É esse o outro modo possível de ter-se a si mesmo proclamado por Paulo na epístola aos
8. tessalonicenses, que se pode caracterizar como antecipação angustiada da parusia. Ele escreve à
congregação: “Vós, porém, meus irmãos. não andais em trevas, de modo que esse Dia vos surpreenda como
ladrão.” (1Ts 5,4) Dia (ἡμέρα), interpreta Heidegger, tem dois significados justapostos. O primeiro é o da
‘clareza’ (Helle) (Heidegger, 1995, p.104) do haver-se tornado e do saber haver-se tornado cristão. É uma
clareza a respeito de si mesmo, do modo como se tem a própria vida. O outro significado de “Dia” é “Dia
do Senhor”, que é o dia da parusia. A resposta de Paulo quanto ao momento da parusia remete os
tessalonicenses de volta a si mesmos, ao modo como se comportam em suas vidas fácticas. Retomando a
questão metodológica das direções de sentido, Heidegger explica que “Como a parusia está em minha vida
remete à execução mesma da vida.” (Heidegger, 1995, p.104) A questão refere-se a como cada qual ‘tem’
seus mundos ao redor, compartilhado e do si mesmo. A expectativa da parusia não opera transformações
‘objetivas’, mas, sim, no modo de se relacionar com o que vem ao encontro. Afinal, o sentido da
significatividade advém da situação. Como está o cristão? Como ‘tem’ sua vida? Deixa-se absorver pelo
mundo, encontrando ilusória segurança e tranqüilidade, ou espera a parusia vigilante, lutando contra a
tendência a se assegurar? Os que assim se comportam são “filhos da luz, filhos do dia. Não somos da noite,
nem das trevas” (1Ts 5,5). Contrariamente aos que dormem e se embriagam, o cristão vigia. Seu
comportamento é vigilante. Vigiar significa observar atentamente, espreitar e também velar por. É vigilância
tensa que corre o perigo constante de encontrar tranqüilidade nos negócios do mundo, seja tentando
determinar a data da parusia, como os tessalonicenses, seja debatendo se é ou não a circuncisão que faz de
um cristão, um cristão, como os gálatas, seja rindo e zombando da proclamação da Palavra, como os
atenienses. Assim, ao escrever aos tessalonicenses, Paulo está os convocando para reanimar sua fé,
experimentada como expectativa da parusia. A fé deles é também a sua. É tarefa árdua suportar essa tensão.

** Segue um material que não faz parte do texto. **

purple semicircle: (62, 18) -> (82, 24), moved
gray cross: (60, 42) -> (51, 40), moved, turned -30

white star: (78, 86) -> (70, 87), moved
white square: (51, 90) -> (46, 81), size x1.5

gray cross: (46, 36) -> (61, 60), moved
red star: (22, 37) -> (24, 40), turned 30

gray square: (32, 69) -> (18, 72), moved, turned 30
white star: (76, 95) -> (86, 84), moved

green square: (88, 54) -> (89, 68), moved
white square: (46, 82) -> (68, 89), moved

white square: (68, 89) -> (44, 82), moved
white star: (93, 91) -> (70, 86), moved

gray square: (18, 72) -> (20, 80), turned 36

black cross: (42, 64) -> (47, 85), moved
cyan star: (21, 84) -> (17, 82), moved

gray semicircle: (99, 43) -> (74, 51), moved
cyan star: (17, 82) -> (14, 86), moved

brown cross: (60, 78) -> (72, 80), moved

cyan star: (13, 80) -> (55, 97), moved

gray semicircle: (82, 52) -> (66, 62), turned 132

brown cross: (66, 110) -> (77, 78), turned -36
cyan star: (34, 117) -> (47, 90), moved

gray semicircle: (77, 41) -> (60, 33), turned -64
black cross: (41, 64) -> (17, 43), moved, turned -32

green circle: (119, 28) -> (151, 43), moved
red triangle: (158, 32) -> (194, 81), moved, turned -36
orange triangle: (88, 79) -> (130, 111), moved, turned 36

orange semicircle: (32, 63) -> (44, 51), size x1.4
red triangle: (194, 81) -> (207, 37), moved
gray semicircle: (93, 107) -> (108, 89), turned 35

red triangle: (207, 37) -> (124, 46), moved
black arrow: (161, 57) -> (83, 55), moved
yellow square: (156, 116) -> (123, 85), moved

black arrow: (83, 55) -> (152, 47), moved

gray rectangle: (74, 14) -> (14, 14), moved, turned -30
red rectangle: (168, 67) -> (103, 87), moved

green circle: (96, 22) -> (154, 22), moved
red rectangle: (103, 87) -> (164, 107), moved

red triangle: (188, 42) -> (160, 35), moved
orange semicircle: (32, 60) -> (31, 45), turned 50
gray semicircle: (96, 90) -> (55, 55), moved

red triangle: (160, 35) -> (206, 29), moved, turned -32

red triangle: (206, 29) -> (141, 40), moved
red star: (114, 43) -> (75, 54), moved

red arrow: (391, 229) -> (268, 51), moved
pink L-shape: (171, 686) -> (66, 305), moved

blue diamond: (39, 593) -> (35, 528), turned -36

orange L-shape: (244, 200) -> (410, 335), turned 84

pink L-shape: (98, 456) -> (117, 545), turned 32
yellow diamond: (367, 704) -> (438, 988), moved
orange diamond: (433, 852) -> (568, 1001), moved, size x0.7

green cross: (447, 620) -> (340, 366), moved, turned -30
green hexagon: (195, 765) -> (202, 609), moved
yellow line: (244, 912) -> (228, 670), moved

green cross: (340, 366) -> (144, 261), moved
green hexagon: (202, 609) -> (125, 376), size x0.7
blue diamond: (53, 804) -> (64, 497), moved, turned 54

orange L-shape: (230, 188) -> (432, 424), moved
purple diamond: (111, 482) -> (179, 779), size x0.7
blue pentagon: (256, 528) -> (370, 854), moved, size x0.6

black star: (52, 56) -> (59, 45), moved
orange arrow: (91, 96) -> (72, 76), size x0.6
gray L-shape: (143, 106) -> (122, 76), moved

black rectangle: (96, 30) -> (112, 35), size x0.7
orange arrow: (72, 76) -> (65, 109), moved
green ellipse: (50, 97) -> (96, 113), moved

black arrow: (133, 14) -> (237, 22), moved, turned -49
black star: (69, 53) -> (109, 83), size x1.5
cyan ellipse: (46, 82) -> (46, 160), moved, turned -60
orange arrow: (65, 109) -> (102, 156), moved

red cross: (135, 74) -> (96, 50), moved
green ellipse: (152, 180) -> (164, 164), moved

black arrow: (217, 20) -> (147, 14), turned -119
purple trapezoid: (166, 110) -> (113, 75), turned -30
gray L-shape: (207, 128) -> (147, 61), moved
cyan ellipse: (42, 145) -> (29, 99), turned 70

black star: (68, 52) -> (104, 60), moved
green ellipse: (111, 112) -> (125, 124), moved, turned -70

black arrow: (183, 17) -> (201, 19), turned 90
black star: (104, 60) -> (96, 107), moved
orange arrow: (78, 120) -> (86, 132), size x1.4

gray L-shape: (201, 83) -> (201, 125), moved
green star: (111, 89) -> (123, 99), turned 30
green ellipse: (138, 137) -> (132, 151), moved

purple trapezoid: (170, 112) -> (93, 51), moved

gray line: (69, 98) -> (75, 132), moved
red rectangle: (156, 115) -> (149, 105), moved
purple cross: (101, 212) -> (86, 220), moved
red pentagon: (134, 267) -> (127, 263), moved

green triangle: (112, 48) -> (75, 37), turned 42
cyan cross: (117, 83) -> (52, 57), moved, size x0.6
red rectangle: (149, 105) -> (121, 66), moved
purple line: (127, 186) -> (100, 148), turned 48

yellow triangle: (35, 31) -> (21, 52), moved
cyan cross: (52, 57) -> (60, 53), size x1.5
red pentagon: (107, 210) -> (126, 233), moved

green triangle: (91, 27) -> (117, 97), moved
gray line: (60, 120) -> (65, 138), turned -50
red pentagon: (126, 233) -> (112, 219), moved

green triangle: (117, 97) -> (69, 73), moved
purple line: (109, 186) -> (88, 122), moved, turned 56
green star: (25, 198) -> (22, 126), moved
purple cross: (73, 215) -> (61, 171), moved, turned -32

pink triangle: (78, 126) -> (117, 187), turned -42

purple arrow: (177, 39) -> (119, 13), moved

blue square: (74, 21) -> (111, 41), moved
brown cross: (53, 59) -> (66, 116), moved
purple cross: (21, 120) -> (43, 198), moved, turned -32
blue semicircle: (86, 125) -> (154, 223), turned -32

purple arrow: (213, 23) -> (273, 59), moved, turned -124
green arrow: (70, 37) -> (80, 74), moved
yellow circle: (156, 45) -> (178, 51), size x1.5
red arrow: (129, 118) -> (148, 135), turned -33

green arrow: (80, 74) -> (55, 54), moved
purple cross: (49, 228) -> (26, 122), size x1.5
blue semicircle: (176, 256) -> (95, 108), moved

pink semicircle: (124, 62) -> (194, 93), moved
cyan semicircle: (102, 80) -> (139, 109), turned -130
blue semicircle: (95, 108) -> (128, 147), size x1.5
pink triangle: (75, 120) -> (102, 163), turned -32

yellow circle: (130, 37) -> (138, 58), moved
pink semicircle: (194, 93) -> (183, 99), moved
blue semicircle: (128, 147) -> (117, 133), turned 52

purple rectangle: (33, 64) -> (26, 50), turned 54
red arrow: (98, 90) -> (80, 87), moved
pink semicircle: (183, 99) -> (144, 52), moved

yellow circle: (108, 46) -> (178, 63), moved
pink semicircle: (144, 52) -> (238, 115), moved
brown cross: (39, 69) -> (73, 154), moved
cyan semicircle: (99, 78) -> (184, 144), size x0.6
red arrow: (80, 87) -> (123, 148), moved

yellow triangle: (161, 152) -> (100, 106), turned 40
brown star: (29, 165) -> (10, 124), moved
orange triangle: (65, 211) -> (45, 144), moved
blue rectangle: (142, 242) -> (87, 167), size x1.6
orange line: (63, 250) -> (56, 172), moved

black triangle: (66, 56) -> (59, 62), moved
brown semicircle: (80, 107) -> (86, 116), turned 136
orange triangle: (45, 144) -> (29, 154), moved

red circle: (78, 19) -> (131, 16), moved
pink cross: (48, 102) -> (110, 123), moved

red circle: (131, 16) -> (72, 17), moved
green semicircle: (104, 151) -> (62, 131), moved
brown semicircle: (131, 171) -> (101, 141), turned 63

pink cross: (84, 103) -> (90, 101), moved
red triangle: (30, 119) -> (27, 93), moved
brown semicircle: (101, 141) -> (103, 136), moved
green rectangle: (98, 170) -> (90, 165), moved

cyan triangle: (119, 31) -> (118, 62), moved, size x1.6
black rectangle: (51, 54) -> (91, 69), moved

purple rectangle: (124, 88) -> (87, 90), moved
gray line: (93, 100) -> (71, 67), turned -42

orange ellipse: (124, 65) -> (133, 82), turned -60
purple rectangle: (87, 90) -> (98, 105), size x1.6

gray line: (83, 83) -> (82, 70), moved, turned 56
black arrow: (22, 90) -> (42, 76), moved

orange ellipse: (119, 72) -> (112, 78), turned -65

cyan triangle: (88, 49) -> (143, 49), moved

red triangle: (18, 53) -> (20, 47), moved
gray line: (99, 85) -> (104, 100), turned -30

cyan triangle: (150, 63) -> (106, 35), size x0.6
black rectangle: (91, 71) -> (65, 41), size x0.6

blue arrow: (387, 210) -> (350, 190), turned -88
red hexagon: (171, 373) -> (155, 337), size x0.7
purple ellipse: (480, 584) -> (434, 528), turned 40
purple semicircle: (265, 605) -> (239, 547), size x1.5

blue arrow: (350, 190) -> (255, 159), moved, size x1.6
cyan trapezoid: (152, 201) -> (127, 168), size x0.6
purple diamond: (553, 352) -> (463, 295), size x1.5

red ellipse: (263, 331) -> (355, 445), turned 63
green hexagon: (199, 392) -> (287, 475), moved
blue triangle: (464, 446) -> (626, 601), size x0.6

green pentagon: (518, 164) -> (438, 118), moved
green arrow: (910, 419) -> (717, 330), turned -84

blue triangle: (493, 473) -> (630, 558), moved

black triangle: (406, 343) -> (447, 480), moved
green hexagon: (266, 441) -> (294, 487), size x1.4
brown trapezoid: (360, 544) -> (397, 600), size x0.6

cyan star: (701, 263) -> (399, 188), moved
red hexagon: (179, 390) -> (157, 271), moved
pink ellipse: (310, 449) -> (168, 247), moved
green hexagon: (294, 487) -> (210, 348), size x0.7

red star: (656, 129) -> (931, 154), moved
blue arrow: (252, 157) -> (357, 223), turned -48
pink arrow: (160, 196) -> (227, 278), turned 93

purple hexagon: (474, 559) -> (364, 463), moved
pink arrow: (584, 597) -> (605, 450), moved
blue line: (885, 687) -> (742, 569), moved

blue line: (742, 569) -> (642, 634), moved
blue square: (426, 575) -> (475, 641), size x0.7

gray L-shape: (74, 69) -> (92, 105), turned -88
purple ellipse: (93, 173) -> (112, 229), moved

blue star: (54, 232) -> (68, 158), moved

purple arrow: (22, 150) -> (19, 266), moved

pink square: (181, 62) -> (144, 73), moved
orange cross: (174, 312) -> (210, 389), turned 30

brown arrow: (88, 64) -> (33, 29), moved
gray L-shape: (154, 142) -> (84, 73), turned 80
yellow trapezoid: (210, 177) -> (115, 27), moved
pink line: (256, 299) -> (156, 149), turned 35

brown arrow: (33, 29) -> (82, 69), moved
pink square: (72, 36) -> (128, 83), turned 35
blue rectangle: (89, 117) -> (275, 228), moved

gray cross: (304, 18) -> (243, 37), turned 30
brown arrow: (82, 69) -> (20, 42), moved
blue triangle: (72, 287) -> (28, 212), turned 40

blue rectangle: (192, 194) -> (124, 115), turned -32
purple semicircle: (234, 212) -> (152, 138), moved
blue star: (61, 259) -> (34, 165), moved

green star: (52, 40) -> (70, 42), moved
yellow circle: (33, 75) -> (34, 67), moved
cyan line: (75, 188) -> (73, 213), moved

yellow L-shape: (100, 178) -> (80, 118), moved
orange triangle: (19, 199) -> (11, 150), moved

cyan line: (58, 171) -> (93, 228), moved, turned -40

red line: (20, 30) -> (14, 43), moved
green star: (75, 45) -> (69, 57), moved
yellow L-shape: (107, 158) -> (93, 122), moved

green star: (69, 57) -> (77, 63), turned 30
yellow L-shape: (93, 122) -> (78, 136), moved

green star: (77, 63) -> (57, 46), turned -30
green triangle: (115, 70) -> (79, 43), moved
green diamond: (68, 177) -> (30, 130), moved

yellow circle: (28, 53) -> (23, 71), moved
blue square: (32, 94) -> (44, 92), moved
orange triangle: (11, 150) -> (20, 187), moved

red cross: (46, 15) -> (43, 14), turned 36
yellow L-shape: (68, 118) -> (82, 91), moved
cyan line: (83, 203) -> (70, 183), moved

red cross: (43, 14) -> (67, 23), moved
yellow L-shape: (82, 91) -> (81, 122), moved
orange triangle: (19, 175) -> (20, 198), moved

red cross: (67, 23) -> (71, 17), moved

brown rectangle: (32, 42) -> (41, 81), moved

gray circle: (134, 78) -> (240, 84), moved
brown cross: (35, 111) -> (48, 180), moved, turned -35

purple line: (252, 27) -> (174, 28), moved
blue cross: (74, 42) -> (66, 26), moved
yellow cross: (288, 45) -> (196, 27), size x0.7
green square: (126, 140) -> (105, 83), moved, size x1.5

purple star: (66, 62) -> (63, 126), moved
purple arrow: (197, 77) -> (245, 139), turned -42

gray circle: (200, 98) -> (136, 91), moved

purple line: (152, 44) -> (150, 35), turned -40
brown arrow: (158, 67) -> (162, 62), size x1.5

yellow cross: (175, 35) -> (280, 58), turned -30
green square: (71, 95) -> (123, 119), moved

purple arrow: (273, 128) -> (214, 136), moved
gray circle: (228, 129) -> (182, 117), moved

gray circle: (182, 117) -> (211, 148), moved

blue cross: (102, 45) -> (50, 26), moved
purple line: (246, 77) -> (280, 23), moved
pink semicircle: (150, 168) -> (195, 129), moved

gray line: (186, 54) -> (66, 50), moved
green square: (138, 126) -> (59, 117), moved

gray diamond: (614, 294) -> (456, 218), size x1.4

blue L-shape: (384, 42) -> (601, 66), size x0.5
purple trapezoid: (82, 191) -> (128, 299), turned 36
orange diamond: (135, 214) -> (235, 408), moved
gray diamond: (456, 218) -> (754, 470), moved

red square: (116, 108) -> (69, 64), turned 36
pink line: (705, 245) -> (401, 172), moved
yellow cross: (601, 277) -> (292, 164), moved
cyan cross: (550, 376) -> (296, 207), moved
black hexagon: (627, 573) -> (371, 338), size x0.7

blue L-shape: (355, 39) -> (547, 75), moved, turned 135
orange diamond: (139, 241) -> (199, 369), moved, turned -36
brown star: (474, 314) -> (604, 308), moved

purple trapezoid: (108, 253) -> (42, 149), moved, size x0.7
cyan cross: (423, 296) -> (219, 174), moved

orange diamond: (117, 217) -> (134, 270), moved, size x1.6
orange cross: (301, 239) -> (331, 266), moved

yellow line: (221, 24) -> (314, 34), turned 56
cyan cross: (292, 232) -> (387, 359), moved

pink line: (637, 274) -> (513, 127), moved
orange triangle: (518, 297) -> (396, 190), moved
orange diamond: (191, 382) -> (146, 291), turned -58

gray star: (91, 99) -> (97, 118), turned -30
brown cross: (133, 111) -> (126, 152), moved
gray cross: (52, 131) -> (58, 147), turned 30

No entanto, é isso que faz do cristão, um cristão. É isso que mantém o cristão, filho do dia, vigilante e lhe
trará a salvação no Juízo Final. Paulo não diz aos tessalonicenses quando a parusia acontecerá. Ele
conclama-os a que “permaneçam vigilantes e sóbrios. Há aqui um ponto contra o entusiasmo, contra a mania
de ruminar daqueles que andam atrás e especulam sobre o ‘quando’ da parusia. Eles só se preocupam com
o ‘quando’, o ‘o que’, a determinação objetiva na qual não tem nenhum interesse pessoal autêntico. Eles
permanecem presos no mundano.” (Heidegger, 1995, p.105)
A expectativa da parusia revela uma temporalidade diferente do tempo cronológico da ontologia
grega. Esse tempo é objetivo. Pode-se determinar as relações entre seus diferentes ‘agoras’. É mensurável.
A temporalidade cristã não é objetiva nem mensurável. Conclui Heidegger que “É um tempo sem ordem
própria, sem lugares fixos, etc. Não se pode encontrar esta temporalidade mediante qualquer tipo de
conceito objetivo de tempo. O quando não é objetivamente apreensível de modo algum.” ((Heidegger,
1995, p.104) A escatologia cristã não é compreensível a partir da filosofia, por isso ela ficou encoberta
desde o primeiro século depois de Cristo. Para a filosofia, o cristianismo é loucura.
A descoberta da insegurança própria da vida fáctica cristã não se limita a ela. A indicação de que a
experiência de vida fáctica cristã vivencia a temporalidade enquanto tal indica que a insegurança é
característica de toda vida fáctica. O cristianismo é uma luta aberta contra a tendência de asseguramento
contra o histórico da vida fáctica, que encontra uma segurança ilusória na significatividade do mundo. Essa
segurança pode ser rompida a qualquer momento sem aviso.